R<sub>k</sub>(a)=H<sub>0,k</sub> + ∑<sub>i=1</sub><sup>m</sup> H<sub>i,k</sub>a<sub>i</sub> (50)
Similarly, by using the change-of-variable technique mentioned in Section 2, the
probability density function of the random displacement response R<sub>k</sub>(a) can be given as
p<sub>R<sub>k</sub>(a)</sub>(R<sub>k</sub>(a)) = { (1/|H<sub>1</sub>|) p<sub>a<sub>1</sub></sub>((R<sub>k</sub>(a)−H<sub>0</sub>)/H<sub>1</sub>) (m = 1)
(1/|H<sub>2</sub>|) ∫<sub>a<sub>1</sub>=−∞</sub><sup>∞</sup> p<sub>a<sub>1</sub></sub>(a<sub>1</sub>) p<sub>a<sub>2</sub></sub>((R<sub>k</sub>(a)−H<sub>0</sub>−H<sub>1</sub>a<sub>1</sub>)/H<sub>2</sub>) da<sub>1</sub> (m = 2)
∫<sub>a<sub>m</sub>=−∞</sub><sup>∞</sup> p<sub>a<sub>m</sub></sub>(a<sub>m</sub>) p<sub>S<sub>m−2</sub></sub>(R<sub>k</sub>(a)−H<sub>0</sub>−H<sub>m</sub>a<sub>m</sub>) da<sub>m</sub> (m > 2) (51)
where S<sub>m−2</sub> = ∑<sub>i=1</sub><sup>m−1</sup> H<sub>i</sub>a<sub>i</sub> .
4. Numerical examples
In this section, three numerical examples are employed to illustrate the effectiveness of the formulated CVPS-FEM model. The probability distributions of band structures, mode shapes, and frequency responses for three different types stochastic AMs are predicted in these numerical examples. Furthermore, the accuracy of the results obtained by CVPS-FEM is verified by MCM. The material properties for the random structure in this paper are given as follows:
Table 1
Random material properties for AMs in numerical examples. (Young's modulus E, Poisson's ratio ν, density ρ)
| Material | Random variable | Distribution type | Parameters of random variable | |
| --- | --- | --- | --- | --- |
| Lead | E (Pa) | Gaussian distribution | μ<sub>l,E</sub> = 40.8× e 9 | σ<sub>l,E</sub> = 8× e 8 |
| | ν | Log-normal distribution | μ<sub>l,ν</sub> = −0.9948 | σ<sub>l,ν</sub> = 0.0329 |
▬▬▬▬▬▬▬▬▬▬
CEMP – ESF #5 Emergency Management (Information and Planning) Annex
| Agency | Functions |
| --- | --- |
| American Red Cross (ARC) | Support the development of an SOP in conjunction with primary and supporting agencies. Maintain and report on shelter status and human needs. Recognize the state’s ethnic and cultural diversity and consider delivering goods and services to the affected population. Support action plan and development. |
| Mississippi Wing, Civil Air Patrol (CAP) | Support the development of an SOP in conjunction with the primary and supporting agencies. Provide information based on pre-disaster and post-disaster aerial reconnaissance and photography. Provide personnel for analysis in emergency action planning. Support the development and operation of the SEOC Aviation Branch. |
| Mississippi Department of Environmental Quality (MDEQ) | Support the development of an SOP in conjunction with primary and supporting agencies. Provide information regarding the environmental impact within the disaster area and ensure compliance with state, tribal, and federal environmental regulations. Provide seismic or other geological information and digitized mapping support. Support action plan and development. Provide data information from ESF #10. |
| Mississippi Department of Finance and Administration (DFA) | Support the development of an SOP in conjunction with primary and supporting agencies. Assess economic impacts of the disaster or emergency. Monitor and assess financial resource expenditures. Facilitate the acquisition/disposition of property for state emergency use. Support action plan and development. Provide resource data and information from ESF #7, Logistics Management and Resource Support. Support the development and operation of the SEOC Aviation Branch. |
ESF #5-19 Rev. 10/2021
▬▬▬▬▬▬▬▬▬▬
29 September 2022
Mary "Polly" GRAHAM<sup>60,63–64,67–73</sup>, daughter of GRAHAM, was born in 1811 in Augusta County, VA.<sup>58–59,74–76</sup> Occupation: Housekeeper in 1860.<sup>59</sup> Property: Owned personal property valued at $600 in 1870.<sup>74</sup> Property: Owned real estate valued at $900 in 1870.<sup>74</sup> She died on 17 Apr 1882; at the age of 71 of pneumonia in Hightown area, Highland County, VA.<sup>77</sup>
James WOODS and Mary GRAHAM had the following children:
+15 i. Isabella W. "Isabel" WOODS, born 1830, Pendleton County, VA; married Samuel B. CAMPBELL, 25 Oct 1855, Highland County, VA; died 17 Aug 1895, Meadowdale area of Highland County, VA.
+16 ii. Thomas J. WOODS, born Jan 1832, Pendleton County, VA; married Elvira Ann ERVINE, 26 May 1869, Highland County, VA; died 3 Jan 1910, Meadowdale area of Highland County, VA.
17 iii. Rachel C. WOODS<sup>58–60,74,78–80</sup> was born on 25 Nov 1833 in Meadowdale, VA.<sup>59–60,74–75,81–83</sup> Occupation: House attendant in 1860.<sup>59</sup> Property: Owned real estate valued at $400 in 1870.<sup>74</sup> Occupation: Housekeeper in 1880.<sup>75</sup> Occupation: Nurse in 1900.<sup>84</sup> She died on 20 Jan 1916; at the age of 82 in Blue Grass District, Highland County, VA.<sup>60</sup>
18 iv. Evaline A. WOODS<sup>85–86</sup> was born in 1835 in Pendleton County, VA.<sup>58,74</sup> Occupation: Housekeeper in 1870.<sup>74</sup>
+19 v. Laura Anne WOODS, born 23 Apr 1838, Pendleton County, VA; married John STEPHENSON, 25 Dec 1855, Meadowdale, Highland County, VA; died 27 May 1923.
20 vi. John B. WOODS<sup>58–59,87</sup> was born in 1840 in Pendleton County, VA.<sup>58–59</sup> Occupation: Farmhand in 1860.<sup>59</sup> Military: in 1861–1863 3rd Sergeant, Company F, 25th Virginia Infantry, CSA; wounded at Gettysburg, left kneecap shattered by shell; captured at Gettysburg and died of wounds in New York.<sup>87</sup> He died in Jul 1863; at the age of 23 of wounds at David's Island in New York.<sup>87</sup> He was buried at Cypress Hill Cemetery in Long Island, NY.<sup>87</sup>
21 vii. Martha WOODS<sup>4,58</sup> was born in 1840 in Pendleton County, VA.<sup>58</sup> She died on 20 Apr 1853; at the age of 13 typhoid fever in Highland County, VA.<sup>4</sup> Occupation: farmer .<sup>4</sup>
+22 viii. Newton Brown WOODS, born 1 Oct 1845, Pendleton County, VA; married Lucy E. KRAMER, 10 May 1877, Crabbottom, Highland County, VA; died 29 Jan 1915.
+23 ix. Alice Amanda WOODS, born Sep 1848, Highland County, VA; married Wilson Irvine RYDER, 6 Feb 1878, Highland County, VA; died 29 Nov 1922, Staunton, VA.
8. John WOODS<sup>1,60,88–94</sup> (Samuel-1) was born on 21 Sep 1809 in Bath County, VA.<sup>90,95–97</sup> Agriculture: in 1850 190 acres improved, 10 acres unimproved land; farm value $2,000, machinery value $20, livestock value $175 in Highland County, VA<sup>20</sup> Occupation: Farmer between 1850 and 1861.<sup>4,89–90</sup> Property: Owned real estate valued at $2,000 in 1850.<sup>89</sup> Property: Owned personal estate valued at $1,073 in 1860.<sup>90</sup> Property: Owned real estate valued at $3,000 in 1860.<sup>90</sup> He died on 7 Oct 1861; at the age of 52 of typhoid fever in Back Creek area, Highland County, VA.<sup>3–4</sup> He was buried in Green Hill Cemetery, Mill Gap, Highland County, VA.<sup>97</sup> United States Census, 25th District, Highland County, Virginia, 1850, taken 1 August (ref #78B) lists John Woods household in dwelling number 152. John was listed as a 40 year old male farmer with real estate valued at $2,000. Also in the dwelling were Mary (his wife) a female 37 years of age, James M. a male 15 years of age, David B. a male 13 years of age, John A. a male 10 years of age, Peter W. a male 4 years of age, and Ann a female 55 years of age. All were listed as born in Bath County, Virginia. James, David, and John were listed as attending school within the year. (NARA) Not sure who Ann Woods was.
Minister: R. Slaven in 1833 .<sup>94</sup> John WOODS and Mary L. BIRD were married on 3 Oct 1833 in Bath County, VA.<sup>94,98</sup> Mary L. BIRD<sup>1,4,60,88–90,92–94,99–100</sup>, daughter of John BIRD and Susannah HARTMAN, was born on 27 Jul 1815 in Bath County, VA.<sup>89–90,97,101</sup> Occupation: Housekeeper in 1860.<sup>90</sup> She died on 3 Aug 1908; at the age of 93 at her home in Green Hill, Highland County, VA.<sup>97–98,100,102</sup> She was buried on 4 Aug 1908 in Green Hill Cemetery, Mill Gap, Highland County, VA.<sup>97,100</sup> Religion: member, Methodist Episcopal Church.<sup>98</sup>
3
▬▬▬▬▬▬▬▬▬▬
= WORK ORDER =
Note how many lines in the data above have the string "operation" in them, and give that number by itself.

= THE ANSWER =
2